What is an issue is , like, my apparent inability to express myself without, like, using the word “like” several times in a sentence. Yikes. Just two years of teaching high school and I am , like, talking like a teenager. Now I hear Esther explaining her day to me and she says, “I was like, all fusterated and Tooti was like, not even listening to me and Everett was like, 'I was sitting there,' and Eva was like, 'No that is my spot.' Whoa. Hearing that kind of speech from a four-year-old is, like, painful. And embarrassing. She shouldn’t be talking like that already, should she? And where did she learn it? Do I say, “like” that much? Really? How, like, utterly horrifying.

I suppose I am not entirely responsible for how she talks but it's hard to look into that full length mirror being held up by my child once again and not be a little alarmed at my reflection.

And if it isn't coming from me, do I have any business finding out who it's coming from and worrying about Esther's exposure to it? I suppose this is where I as a mother start to realize that as long as my child spends some part of each day in someone else's care, I have to relinquish some control and hope for the best.

I have no intention of being the snobby kind of mother my best friend from fourth grade had. This mother apparently told my mother she didn't like her daughter playing with me because of the way I talked. My mother, baffled, could only guess that it was my woodchuck Vermont accent I had acquired from my very own father as well as from Grub and Homer the mechanics who worked in a garage on our street. I used to pass by there a lot on my bike and stop to chat to my two greasy friends.

I'm not too worried about redneck accents or even overreliance on the word "like" but I do have a major problem with the word "stupid." What is it about this word that sounds so, well stupid, when uttered by small children? It doesn't bother me in the least when adults use it, but it makes me cringe when Esther says it. No one that short should be allowed to be that judgemental.
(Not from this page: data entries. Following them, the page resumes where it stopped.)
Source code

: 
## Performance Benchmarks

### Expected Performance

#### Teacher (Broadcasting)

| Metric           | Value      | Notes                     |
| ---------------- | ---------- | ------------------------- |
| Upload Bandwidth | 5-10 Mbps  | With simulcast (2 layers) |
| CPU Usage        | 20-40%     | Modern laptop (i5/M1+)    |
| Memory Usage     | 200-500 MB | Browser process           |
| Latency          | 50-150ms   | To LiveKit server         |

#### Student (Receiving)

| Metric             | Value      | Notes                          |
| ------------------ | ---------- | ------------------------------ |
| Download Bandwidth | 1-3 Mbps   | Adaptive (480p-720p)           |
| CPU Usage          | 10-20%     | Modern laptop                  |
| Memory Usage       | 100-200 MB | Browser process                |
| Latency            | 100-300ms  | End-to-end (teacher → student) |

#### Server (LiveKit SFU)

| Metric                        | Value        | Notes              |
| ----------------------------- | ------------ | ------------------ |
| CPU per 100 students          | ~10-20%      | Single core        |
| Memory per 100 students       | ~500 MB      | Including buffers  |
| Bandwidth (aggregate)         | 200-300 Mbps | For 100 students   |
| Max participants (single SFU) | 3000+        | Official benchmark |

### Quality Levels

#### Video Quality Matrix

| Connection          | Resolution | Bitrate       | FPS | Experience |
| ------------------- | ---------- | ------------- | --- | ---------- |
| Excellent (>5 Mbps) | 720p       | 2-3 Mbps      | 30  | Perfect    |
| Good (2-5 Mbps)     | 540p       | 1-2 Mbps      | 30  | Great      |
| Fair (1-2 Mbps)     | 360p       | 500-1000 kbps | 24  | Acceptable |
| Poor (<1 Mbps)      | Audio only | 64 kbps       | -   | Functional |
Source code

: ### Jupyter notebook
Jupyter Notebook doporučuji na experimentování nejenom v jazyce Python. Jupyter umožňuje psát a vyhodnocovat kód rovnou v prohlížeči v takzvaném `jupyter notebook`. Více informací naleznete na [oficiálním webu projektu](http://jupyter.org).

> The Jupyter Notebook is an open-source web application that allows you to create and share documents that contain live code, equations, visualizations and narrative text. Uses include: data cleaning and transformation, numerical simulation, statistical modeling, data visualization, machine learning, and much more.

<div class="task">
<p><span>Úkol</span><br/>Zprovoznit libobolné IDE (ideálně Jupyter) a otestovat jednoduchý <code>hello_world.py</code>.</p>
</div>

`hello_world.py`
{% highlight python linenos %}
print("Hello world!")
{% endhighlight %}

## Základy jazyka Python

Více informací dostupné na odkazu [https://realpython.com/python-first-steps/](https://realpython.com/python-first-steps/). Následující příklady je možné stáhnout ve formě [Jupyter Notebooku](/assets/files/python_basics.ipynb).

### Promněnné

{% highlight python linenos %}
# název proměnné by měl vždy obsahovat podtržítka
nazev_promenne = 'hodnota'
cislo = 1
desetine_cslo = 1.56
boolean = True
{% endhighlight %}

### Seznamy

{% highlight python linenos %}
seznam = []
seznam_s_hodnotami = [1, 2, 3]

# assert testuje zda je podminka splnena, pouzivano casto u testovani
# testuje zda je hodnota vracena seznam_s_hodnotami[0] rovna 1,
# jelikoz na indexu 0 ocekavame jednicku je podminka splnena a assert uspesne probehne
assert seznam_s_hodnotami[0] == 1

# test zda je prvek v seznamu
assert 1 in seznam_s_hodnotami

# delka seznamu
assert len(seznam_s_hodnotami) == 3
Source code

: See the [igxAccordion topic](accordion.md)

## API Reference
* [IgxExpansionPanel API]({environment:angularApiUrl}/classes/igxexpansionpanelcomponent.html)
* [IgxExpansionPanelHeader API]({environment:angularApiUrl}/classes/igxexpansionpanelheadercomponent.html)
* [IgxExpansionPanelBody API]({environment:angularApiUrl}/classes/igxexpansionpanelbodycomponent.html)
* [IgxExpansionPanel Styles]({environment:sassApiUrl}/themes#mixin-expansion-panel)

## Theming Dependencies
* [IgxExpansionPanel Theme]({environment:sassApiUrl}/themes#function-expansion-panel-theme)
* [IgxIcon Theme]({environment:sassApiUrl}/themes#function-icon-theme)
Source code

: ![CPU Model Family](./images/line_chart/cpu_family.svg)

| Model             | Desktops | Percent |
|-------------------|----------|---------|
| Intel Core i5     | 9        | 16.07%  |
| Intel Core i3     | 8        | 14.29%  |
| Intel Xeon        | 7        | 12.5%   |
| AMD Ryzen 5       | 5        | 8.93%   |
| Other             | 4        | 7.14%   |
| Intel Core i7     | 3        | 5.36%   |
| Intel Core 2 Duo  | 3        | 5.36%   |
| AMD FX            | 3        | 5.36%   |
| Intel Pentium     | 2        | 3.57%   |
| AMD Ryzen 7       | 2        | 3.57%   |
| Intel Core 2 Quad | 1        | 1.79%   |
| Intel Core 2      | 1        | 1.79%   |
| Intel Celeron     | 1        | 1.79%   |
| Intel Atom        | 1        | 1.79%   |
Esther’s older friend Sarah stopped by one day last winter. She is five and a half and in Kindergarten. As soon as Sarah came through the door, they fell into each other like fast friends even though they only see each other every few months. After much screaming and running around, Sarah spotted Rody the rubber horse and vigorous bouncing ensued. With Sarah on the front and Esther hanging on to her waist in the back they bounded across the floor, around and around the chimney. They didn’t make it far without falling off every which way in a heap of giggling arms and legs. It was nice to see them playing so well together. Then it came.

“That’s a stupid horse,” said Esther. “Yeah,” said Sarah. “Let’s ride the stupid horse some more.” “Giddy up Stupid,” said Sarah giddily as they remounted and rode off again. “Yeah, Giddyup Stupid,” mimicked Esther. “We’re riding Stupid, We’re riding Stupid,” they both chanted.

Prickle prickle, went the hairs on the back of my neck. "Don't call the horse stupid you guys," I called out loudly. "Why not?" they asked together. "Well...." I stalled, "Because it's not a nice thing to say that's why." "It's not a real horse mummy," Esther said. "It's a stupid horse because we keep falling off," said Sarah. The obvious reply would be to point out that they are perhaps the stupid ones since they are the ones falling off. I keep this to myself. Was it really necessary for me to force these happy children to show some respect for a rubber toy? Does respect and consideration for beast and man start with dolls and stuffed animals? And if I continue to make a big deal about this taboo word won't Esther be all the more enamored with it? Why don't they teach this kind of stuff in college ?
"We don't call people or things stupid," I said. "Let's just think of another name for the horse why don't we."

A few nights later, we were eating dinner and I asked Ian how his day at work went. "It could have been better," he said, "If those stupid people had taken my advice and bought some sand for their stupid driveway."

I looked at Esther and she raised her eyebrows and smiled at me in this slightly smug kind of way. Where's that Queen when you need her?